Trwają chińskie manewry wokół Tajwanu
Chińska propaganda stwierdziła, że ćwiczenia, które rozpoczęły się w czwartek, posłużą jako "kara" za wizytę Pelosi oraz jako środek odstraszający wobec tych, którzy wspierają to, aby wyspa uzależniła się od Chin.
"Co więcej, sześć stref ćwiczeń, które Armia Ludowo-Wyzwoleńcza wyznaczyła na morzach u wybrzeży Tajwanu, mogą dać chińskim siłom cenną praktykę, jeśli pewnego dnia otrzymają rozkaz okrążenia i zaatakowania wyspy" – konkluduje The New York Times.
Chińska inwazja wobec Tajwanu coraz bardziej prawdopodobna
Dodajmy, że przywódca Chin, Xi Jinping, mówił wcześniej, iż ma nadzieję na ostateczne zjednoczenie Tajwanu i Chin poprzez pokojowe kroki.

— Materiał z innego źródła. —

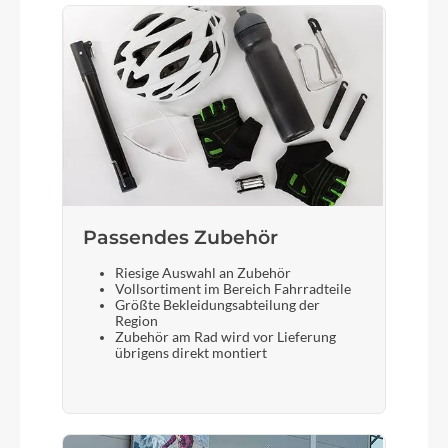
Passendes Zubehör
Riesige Auswahl an Zubehör
Vollsortiment im Bereich Fahrradteile
Größte Bekleidungsabteilung der
Region
Zubehör am Rad wird vor Lieferung
übrigens direkt montiert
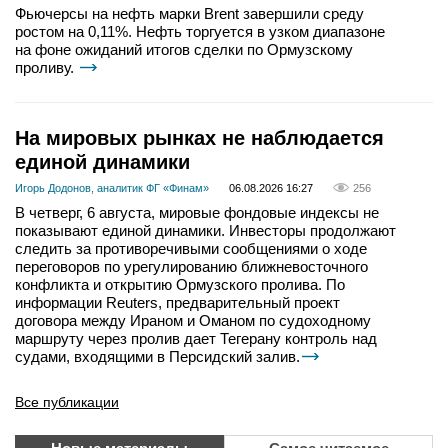
Фьючерсы на нефть марки Brent завершили среду
ростом на 0,11%. Нефть торгуется в узком диапазоне
на фоне ожиданий итогов сделки по Ормузскому
проливу.
На мировых рынках не наблюдается
единой динамики
Игорь Додонов, аналитик ФГ «Финам»
06.08.2026 16:27
256
В четверг, 6 августа, мировые фондовые индексы не
показывают единой динамики. Инвесторы продолжают
следить за противоречивыми сообщениями о ходе
переговоров по урегулированию ближневосточного
конфликта и открытию Ормузского пролива. По
информации Reuters, предварительный проект
договора между Ираном и Оманом по судоходному
маршруту через пролив дает Тегерану контроль над
судами, входящими в Персидский залив.
Все публикации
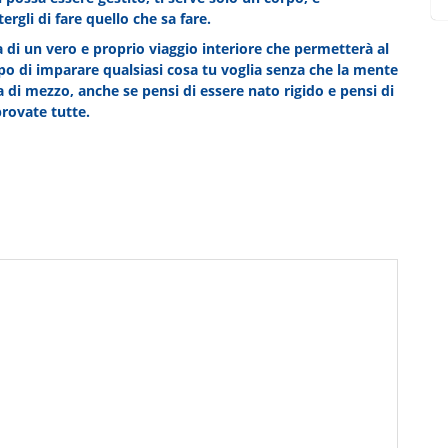
rgli di fare quello che sa fare.
ta di un vero e proprio viaggio interiore che permetterà al
po di imparare qualsiasi cosa tu voglia senza che la mente
a di mezzo, anche se pensi di essere nato rigido e pensi di
provate tutte.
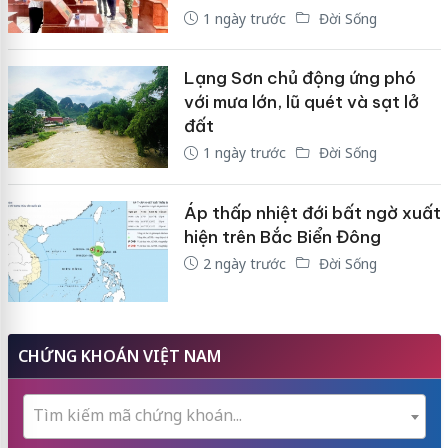
1 ngày trước
Đời Sống
Lạng Sơn chủ động ứng phó
với mưa lớn, lũ quét và sạt lở
đất
1 ngày trước
Đời Sống
Áp thấp nhiệt đới bất ngờ xuất
hiện trên Bắc Biển Đông
2 ngày trước
Đời Sống
CHỨNG KHOÁN VIỆT NAM
Tìm kiếm mã chứng khoán...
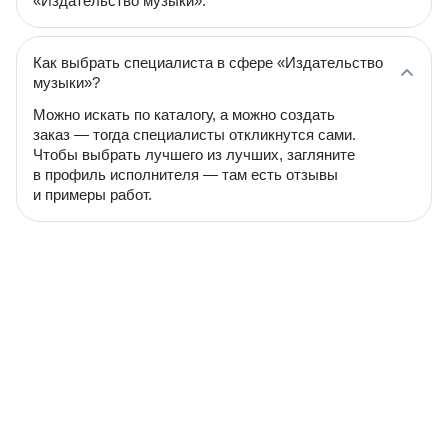
«Издательство музыки».
Как выбрать специалиста в сфере «Издательство
музыки»?
Можно искать по каталогу, а можно создать
заказ — тогда специалисты откликнутся сами.
Чтобы выбрать лучшего из лучших, загляните
в профиль исполнителя — там есть отзывы
и примеры работ.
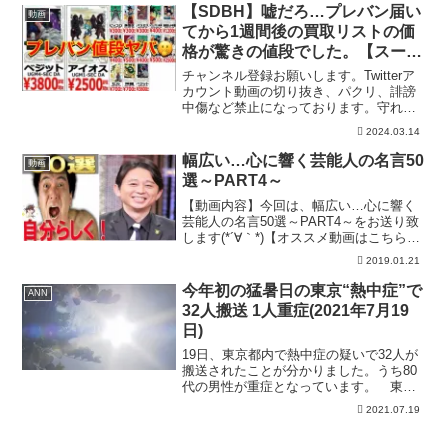
「CultuerZ」 毎週木曜メインパーソナ...
【SDBH】嘘だろ…プレバン届い
動画
てから1週間後の買取リストの価
格が驚きの値段でした。【スーパ
ードラゴンボールヒーローズ プ
チャンネル登録お願いします。Twitterア
レミアムバンダイ13th】
カウント動画の切り抜き、パクリ、誹謗
中傷など禁止になっております。守れな
い方は残念ですが、警察に被害届の提出
2024.03.14
も考えております。ビッグバンミッショ
ン最新情報ーーーーーーーーーーーー
幅広い…心に響く芸能人の名言50
動画
【SDBH】無謀....
選～PART4～
【動画内容】今回は、幅広い…心に響く
芸能人の名言50選～PART4～をお送り致
します(*´∀｀*)【オススメ動画はこちら
♪】☆実は血縁関係だった意外な有名人5
2019.01.21
選☆長くて綺麗な足を持つ芸能人20選～
Part2～☆超人気 最新動画#最新！裏芸
今年初の猛暑日の東京“熱中症”で
ANN
能...
32人搬送 1人重症(2021年7月19
日)
19日、東京都内で熱中症の疑いで32人が
搬送されたことが分かりました。うち80
代の男性が重症となっています。 東京
消防庁などによりますと、都内で午後1時
2021.07.19
までに13歳から92歳の男女合わせて32人
が熱中症の疑いで搬送されました。うち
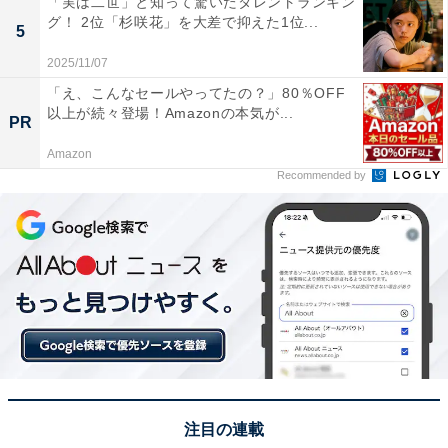
「実は二世」と知って驚いたタレントランキン
グ！ 2位「杉咲花」を大差で抑えた1位...
5
2025/11/07
「え、こんなセールやってたの？」80％OFF
以上が続々登場！Amazonの本気が...
PR
Amazon
Recommended by
View this post on Instagram
注目の連載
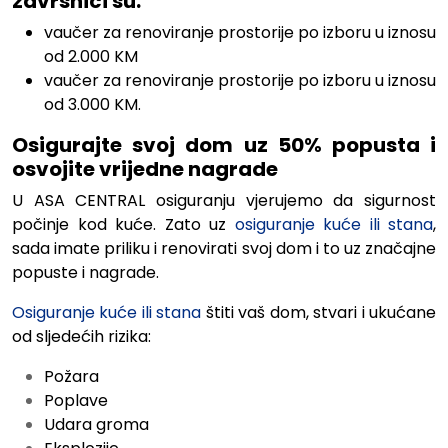
završnici su:
vaučer za renoviranje prostorije po izboru u iznosu
od 2.000 KM
vaučer za renoviranje prostorije po izboru u iznosu
od 3.000 KM.
Osigurajte svoj dom uz 50% popusta i
osvojite vrijedne nagrade
U ASA CENTRAL osiguranju vjerujemo da sigurnost
počinje kod kuće. Zato uz
osiguranje kuće ili stana
,
sada imate priliku i renovirati svoj dom i to uz značajne
popuste i nagrade.
Osiguranje kuće ili stana
štiti vaš dom, stvari i ukućane
od sljedećih rizika:
Požara
Poplave
Udara groma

Podobnie jak jego poprzednicy, nie wyklucza jednak użycia siły, a rozbudowa chińskiej armii osiągnęła punkt, w którym niektórzy dowódcy wojskowi i analitycy uważają, że inwazja jest coraz bardziej prawdopodobnym, choć wciąż wysoce ryzykownym, scenariuszem.

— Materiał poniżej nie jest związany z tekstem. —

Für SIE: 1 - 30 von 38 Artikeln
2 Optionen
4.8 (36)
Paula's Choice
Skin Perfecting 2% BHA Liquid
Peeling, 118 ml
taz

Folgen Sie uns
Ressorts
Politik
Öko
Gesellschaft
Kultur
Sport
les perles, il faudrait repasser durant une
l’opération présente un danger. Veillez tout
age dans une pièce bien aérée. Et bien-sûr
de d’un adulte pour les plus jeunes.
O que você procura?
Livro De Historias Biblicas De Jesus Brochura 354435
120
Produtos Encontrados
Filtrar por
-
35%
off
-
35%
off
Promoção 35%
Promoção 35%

"Ćwiczenia mogą pomóc chińskim siłom sprawdzić swoją gotowość do tego" – podkreśla amerykańska gazeta.
– Z pewnością wykorzystają to jako pretekst do zrobienia czegoś, co pomoże im przygotować się do ewentualnej inwazji – tak samo uważa Oriana Skylar Mastro z Freeman Spogli Institute for International Studies na Uniwersytecie Stanforda, która bada chińską armię i jej potencjał do zaatakowania Tajwanu.

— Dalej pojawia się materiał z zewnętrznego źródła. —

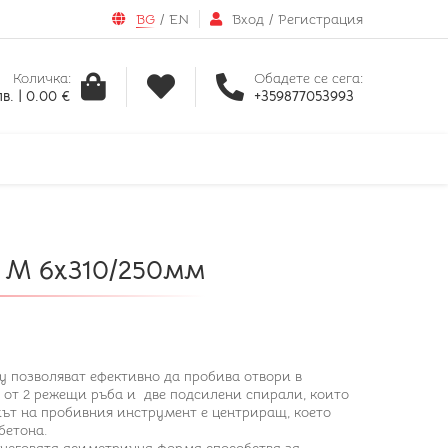
BG
/
EN
Вход
/
Регистрация
Количка:
Обадете се сега:
в. | 0.00 €
+359877053993
o M 6x310/250мм
у позволяват ефективно да пробива отвори в
 от 2 режещи ръба и две подсилени спирали, които
хът на пробивния инструмент е центриращ, което
бетона.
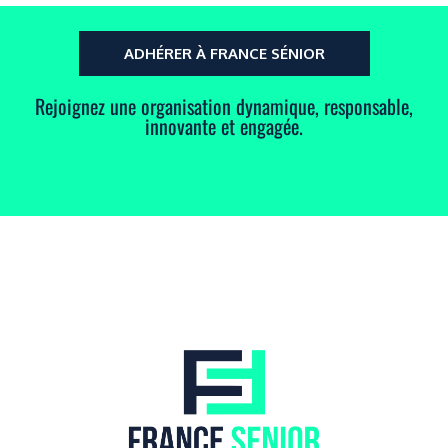
ADHÉRER À FRANCE SÉNIOR
Rejoignez une organisation dynamique, responsable,
innovante et engagée.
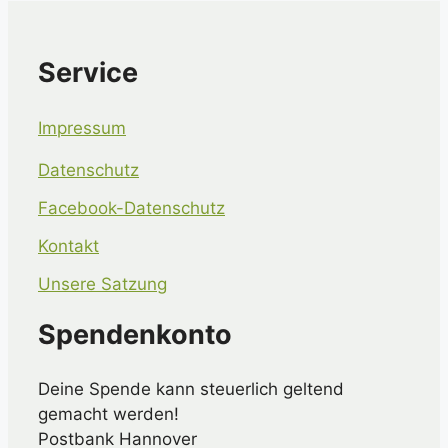
Service
Impressum
Datenschutz
Facebook-Datenschutz
Kontakt
Unsere Satzung
Spendenkonto
Deine Spende kann steuerlich geltend
gemacht werden!
Postbank Hannover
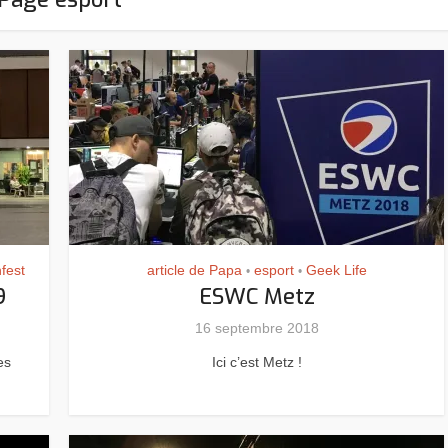
fest
article de Papa
esport
Geek Life
•
•
9
ESWC Metz
16 septembre 2018
es
Ici c’est Metz !
Assassin’s Creed Black F
king for Fael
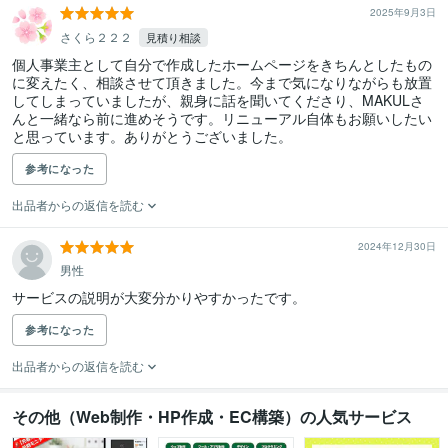
2025年9月3日
さくら２２２
見積り相談
個人事業主として自分で作成したホームページをきちんとしたもの
に変えたく、相談させて頂きました。今まで気になりながらも放置
してしまっていましたが、親身に話を聞いてくださり、MAKULさ
んと一緒なら前に進めそうです。リニューアル自体もお願いしたい
と思っています。ありがとうございました。
参考になった
出品者からの返信を読む
2024年12月30日
男性
サービスの説明が大変分かりやすかったです。
参考になった
出品者からの返信を読む
その他（Web制作・HP作成・EC構築）の人気サービス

Historyczna wizyta Nancy Pelosi w Tajwanie
W tym tygodniu Nancy Pelosi odbyła wizytę w Tajwanie, pomimo stanowczej reakcji ze strony Chin. USA potwierdziły w ten sposób swoje wsparcie dla zagrożonego atakiem regionu.
– Solidarność Ameryki z 23 milionami mieszkańców Tajwanu jest dziś ważniejsza niż kiedykolwiek, ponieważ świat stoi przed wyborem między autokracją a demokracją – przekonywała tamtejsze władze Pelosi.
Celem Stanów Zjednoczonych jest utrzymanie obowiązującego statusu quo. Warto podkreślić, że Amerykanie oficjalnie nie uznają Tajwanu za niezależne państwo. Sprzeciwiają się jednak agresywnym zapędom komunistycznych władz Chińskiej Republiki Ludowej.